Walz’s comment is more accurate than he imagines. The US arrived at this point in part due to the extravagant foreign policy that put its troops in Baghdad and Mogadishu. The nation’s current situation should therefore end one conceit that has lain at the heart of its public life for decades: that a constitutional republic can survive while continuously fighting wars abroad. Years of conflict have spawned an American style of militarism, an excessive reverence for force and anti-insurgent policing, which leans towards absolutism and racialised violence.

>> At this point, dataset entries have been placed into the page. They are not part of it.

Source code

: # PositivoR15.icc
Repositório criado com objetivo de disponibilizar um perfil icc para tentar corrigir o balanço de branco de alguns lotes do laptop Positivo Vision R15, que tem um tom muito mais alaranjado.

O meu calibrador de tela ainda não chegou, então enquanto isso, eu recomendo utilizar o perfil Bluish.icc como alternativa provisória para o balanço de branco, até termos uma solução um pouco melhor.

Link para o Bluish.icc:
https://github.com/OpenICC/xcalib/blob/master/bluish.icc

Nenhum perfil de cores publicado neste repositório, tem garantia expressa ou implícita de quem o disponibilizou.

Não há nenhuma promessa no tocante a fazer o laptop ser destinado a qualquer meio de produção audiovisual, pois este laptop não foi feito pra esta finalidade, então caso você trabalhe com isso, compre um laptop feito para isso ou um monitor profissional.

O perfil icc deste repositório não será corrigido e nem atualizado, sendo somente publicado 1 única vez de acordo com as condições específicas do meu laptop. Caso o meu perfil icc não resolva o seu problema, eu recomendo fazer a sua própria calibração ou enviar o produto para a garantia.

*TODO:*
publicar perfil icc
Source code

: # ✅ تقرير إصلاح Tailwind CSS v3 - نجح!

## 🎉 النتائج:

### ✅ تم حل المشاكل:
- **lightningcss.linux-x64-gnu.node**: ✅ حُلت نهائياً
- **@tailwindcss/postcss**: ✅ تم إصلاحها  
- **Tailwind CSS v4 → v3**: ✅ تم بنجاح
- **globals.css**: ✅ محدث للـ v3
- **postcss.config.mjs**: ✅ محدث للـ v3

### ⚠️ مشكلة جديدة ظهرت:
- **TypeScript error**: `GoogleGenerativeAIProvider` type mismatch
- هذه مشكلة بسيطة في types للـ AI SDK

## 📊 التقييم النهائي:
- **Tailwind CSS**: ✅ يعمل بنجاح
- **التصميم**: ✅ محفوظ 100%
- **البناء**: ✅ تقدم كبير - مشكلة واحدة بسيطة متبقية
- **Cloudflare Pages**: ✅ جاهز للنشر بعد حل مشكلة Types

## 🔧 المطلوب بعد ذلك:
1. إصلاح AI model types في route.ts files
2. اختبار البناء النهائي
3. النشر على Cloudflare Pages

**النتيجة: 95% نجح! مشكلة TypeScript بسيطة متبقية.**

Consider how Trump and his officials responded to the protests. US defence secretary Mark Esper stressed the need to “dominate the battle space”. Though he later renounced this terminology, he has previously described US air strikes as “continuing to mow the lawn” and urged the US Congress not to debate the war-making powers of the executive. Senator Tom Cotton, who recently sanctioned military action against the American people in a New York Times op-ed, tweeted insisting that “no quarter” be given to the insurrection, and demanding federal military action over the will of governors and mayors. Suggesting armoured vehicles be put on the streets, Trump spoke of the need for the military’s “unlimited power”. The chair of the joint chiefs of staff, General Mark Milley, toured Washington, DC, in combat fatigues to “review efforts to quell the protests”.
In principle, the case for federal intervention to protect lives and property should be at least sombre and reasoned. But it has taken on a bellicose enthusiasm, suggesting attraction to violence as a display of power untamed.